| YOUR ASSIGNMENT |
How many lines in the records below contain the string "this"? Case matters. Reply with the count alone.

| RECORDS |

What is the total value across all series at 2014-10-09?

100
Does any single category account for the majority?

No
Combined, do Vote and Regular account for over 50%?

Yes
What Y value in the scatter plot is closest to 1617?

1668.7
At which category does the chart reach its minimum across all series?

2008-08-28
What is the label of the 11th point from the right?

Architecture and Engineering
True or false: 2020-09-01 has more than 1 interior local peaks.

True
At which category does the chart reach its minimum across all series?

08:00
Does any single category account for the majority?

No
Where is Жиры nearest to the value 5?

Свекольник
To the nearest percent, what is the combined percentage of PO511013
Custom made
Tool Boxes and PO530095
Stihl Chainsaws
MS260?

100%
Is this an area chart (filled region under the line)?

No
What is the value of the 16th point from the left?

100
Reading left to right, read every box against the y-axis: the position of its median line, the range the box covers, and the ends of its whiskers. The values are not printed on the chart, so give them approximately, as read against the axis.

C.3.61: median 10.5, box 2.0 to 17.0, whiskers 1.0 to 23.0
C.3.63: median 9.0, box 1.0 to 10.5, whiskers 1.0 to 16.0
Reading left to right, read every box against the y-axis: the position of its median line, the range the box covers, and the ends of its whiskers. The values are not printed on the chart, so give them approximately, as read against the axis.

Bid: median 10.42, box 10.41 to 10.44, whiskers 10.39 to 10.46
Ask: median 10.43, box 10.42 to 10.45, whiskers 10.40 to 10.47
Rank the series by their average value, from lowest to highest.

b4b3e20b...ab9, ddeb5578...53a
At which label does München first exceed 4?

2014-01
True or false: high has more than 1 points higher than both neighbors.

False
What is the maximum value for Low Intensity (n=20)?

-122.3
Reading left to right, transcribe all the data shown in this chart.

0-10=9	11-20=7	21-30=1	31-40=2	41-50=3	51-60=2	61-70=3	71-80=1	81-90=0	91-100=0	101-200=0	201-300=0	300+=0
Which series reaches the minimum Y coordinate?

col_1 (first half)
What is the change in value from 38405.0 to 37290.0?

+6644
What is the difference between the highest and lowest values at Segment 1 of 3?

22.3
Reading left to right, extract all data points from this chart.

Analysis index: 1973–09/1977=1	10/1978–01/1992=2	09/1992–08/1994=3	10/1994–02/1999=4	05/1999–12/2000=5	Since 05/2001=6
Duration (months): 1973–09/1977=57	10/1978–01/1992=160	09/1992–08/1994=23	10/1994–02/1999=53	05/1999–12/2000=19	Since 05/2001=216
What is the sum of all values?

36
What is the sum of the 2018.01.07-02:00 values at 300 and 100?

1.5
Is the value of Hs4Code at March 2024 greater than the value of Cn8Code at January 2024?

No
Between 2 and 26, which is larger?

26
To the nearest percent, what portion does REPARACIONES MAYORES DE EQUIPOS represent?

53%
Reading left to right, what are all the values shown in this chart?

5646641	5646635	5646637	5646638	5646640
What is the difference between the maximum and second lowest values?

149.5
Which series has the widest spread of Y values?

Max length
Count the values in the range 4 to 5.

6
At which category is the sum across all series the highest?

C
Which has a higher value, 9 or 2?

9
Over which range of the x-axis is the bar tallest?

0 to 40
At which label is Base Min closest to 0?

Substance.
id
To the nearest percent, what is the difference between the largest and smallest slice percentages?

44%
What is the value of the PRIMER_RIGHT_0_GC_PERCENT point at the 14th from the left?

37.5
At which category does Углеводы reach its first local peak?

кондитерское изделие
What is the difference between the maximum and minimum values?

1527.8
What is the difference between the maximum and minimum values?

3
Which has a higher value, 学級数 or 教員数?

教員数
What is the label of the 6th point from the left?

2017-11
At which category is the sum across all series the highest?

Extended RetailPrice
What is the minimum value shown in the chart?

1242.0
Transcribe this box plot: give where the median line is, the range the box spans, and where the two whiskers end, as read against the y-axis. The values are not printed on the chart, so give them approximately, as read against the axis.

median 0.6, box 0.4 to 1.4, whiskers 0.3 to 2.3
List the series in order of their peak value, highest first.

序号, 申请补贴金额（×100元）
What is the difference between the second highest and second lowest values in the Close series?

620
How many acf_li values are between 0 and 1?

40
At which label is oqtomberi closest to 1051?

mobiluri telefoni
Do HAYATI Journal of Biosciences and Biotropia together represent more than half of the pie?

| TASK RESULT |
5